Build a database of experiences, asynchronously sample from database and minimise above function
- Randomly choose situations = remove temporal correlations
Other DQN Improvements:
- Prioritised Replay: Store experience in a priority queue so that system concentrates effort on situations with ‘surprising’ Q values
- Double Q-Leanring: have a current Q-network to select actions, and an older Q-network to evaluate actions (by having two sets of weights)
  - $[r_t + \gamma max_b Q_{\overline{w}}(s_{t+1},max_b Q_w(s_t+1, b))-Q_w(S_t,a_t)]^2$
- Advantage Function: use action-independent value function $V_u(s)$ and an action-dependent advantage function A_w(s,a)
  - Advantage function represents advantage of taking action a at state s, compared to action preferred by the policy
  - $Q(s,a) = V_u(s)+A_w(s,a)$
  - Select actions based on max $A_w$

Advantage Actor-Critic: Use $A_w(s,a) = Q(s,a) - V_u(s)$
Asynchronous Advantage Actor Critic (A3C): Learn a parameterised Value function using TD-Learning

Modify mean and standard deviation of the noise
- Have initial mean and standard deviation
- Collect samples from Gaussian distribution, include mirrored samples
- Evaluate fitness of each sample
- Update the mean: $\eta \leftarrow \eta + \alpha(F(\theta) - \bar{F})(\theta - \eta)$ where $\alpha$ is the learning rate, $\bar{F}$ is the baseline fitness, $F$ the fitness
Evolutional Strategy: take top 20% of samples and fit a new distribution with new $\sigma$

KL Divergence, $D_{KL}(q||p)$ is a measure of how much “evidence” each sample will on average bring when you’re trying to distinguish p(x) from q(x).
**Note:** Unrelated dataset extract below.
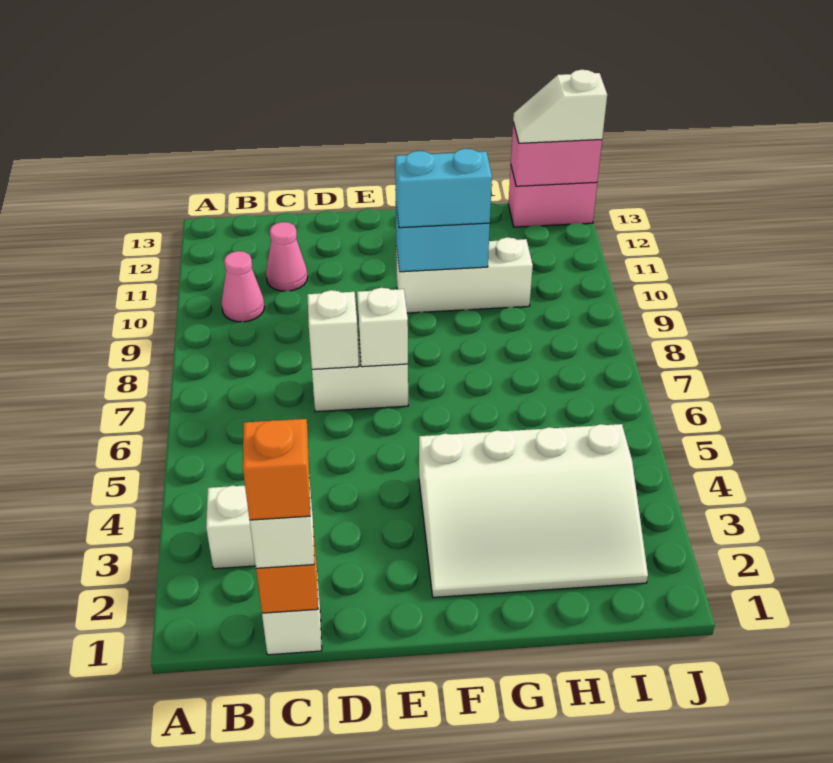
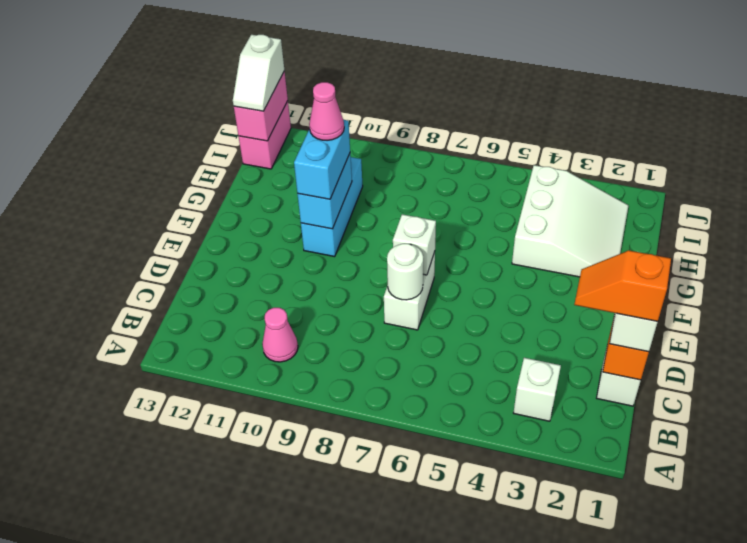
pink cone C11 level 1 -> pink cone G10 level 4
white brick D7 level 2 -> white round brick D7 level 2
white slope F2:I4 level 1 top 4 -> white slope G2:I4 level 1 top 4
white brick F10:H10 level 1 -> cyan brick F10:H10 level 1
If p(x) and q(x) are very different, they are not good representations of each other, value is larger.
Variational Inference: Aim to minimise the divergence between $q(\theta)$ and $p_T(\theta)$, where:
- $p_T(\theta) = e^{\frac{1}{T}F(\theta)}/Z$, a Boltzmann distribution of fitness, T the temerature, Z the normalizing constant
- $q(\theta)$ is the Gaussian distribution determined by the selected $\eta,\sigma$